**SELECTED EXCERPT**
[Start of Attachment]

The new Panasonic PT-AE3000U is an *amazing* projector for $2500, as is the newest Epson 6500UB for about the same price. If you don't like LCD pj's, Sony's VW60 will certainly fit the bill but now we're talking $5K. Any of these, plus about a half dozen others will all be less than a Runco.


----------



## sunnyhd (Jan 11, 2008)

Zing said:


> Define "breaking the bank".
> 
> The new Panasonic PT-AE3000U is an *amazing* projector for $2500, as is the newest Epson 6500UB for about the same price. If you don't like LCD pj's, Sony's VW60 will certainly fit the bill but now we're talking $5K. Any of these, plus about a half dozen others will all be less than a Runco.


I looked into vw200 £6999 if I could get over £2000 for my VW100 
then again I am sure there are better ones for under £5000 which is what I paid for vw100 two years ago…..

[End of Attachment]

**RECORDED DATA**
[Start of Attachment]

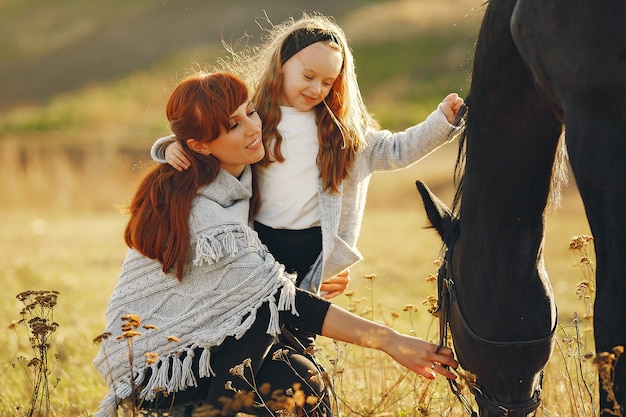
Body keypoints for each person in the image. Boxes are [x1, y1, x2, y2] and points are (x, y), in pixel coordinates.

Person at [94, 71, 458, 417]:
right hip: (162, 374)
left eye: (250, 112)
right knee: (275, 344)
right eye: (234, 126)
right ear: (200, 146)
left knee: (301, 380)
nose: (254, 127)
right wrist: (390, 340)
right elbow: (280, 302)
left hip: (208, 351)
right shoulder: (205, 215)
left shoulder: (233, 177)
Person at [152, 13, 465, 304]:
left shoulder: (344, 136)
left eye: (328, 82)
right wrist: (169, 147)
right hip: (259, 242)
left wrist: (442, 122)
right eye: (309, 75)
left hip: (313, 251)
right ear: (283, 64)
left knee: (301, 332)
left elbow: (397, 150)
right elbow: (211, 136)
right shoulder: (255, 118)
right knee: (256, 321)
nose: (317, 89)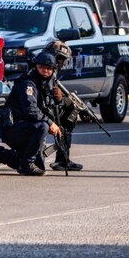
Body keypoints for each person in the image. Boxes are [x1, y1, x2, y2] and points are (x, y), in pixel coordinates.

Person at [0, 52, 62, 176]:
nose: (45, 70)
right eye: (42, 67)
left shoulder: (46, 85)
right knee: (42, 126)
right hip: (12, 127)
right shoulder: (28, 83)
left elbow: (52, 111)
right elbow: (31, 110)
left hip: (26, 128)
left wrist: (59, 100)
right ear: (36, 67)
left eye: (49, 68)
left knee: (39, 165)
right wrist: (50, 123)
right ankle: (27, 164)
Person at [43, 40, 83, 172]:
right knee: (70, 109)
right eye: (59, 58)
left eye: (63, 59)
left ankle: (62, 158)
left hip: (41, 109)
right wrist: (63, 100)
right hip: (36, 112)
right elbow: (44, 99)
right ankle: (62, 159)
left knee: (71, 109)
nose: (61, 62)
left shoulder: (50, 71)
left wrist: (64, 100)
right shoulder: (43, 70)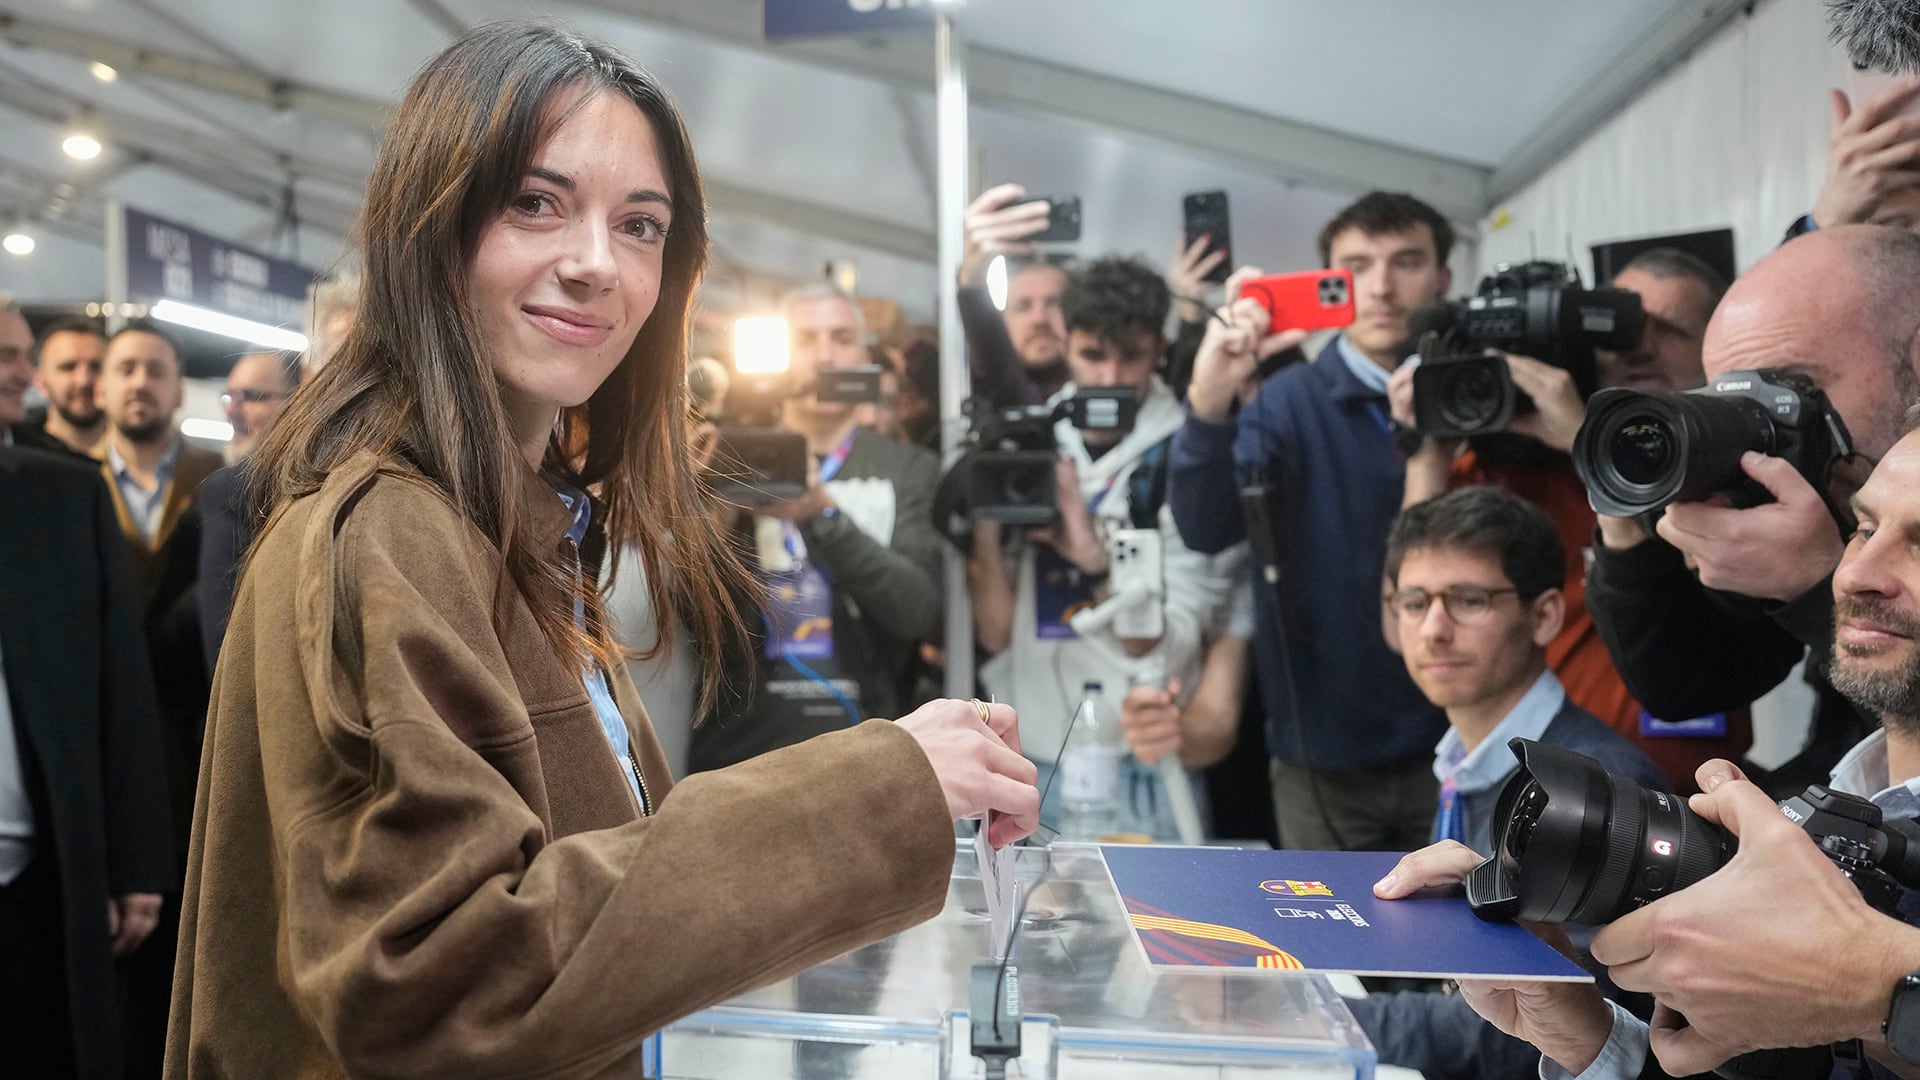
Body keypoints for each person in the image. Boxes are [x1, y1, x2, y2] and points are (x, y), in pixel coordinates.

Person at [165, 23, 1039, 1077]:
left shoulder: (511, 522)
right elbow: (444, 981)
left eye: (641, 225)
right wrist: (881, 783)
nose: (594, 264)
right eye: (535, 203)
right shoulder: (392, 528)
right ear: (430, 224)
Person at [1375, 420, 1920, 1079]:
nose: (1858, 572)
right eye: (1862, 528)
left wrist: (1875, 986)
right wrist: (1592, 1039)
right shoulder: (1825, 806)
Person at [1585, 226, 1920, 798]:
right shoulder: (1800, 495)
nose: (1758, 421)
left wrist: (1817, 587)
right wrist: (1625, 517)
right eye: (1729, 397)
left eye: (1791, 387)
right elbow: (1685, 687)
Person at [1347, 486, 1668, 1079]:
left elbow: (1540, 1029)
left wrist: (1326, 1022)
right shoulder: (1460, 764)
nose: (1434, 630)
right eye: (1414, 602)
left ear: (1545, 614)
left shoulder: (1591, 789)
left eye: (1468, 600)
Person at [1390, 247, 1737, 791]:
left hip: (1687, 790)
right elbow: (1403, 621)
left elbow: (1688, 614)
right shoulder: (1486, 472)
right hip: (1529, 790)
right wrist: (1428, 450)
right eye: (1620, 329)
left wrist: (1589, 443)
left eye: (1669, 329)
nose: (1638, 348)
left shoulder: (1730, 474)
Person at [1170, 191, 1456, 850]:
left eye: (1406, 262)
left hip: (1464, 744)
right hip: (1319, 757)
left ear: (1442, 277)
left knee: (1467, 950)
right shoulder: (1287, 403)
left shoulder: (1480, 398)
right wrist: (1210, 400)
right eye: (1355, 266)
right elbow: (1205, 527)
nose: (1380, 287)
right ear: (1326, 281)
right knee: (1332, 952)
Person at [972, 256, 1250, 840]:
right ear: (1065, 345)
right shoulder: (1029, 441)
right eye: (1093, 354)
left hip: (1141, 765)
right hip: (1030, 755)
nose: (1110, 376)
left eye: (1132, 356)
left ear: (1162, 353)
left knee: (1163, 932)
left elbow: (1173, 647)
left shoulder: (1188, 460)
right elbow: (992, 631)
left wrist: (1095, 557)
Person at [0, 305, 174, 1079]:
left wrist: (136, 860)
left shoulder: (63, 498)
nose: (16, 372)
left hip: (38, 880)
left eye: (17, 354)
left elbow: (122, 692)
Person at [688, 283, 944, 771]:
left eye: (842, 337)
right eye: (805, 341)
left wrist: (822, 514)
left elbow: (918, 610)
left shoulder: (909, 468)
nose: (825, 355)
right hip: (739, 750)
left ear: (865, 355)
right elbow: (679, 608)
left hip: (870, 747)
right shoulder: (730, 452)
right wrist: (705, 505)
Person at [957, 183, 1071, 408]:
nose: (1039, 319)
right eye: (1022, 306)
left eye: (1054, 303)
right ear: (1002, 320)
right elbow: (992, 362)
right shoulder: (996, 396)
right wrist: (972, 280)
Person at [11, 314, 106, 456]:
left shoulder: (141, 453)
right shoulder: (17, 454)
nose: (83, 380)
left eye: (96, 367)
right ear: (40, 381)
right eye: (68, 367)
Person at [218, 350, 295, 462]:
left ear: (295, 400)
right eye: (230, 396)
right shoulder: (214, 475)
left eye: (251, 396)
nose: (231, 410)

[End of Attachment]

**REQUIREMENT 1**
Answer these questions from the projector thread:
(a) What price does the thread give for the Panasonic PT-AE3000U?
(b) How much does the thread say the Sony VW60 costs?
(c) What price does sunnyhd give for the VW200?
**REQUIREMENT 2**
List every projector model that the projector thread names by its model designation.
**REQUIREMENT 3**
Pick up the projector thread from its last line and continue it.
You will not need the records for any of this.

**OUTPUT 1**
(a) $2500
(b) $5K
(c) £6999

**OUTPUT 2**
Panasonic PT-AE3000U, Epson 6500UB, Sony VW60, VW200, VW100

**OUTPUT 3**
I remember saying to the man in the shop when I brought this that.. I will be happy for next 5 years. Watching movies on this..Now here I am trying to get something different. I must be :coocoo:


----------



## rcarlton (Apr 29, 2006)

For the ultimate man cave put a stand-up urinal in the bathroom.:bigsmile:


----------



## sunnyhd (Jan 11, 2008)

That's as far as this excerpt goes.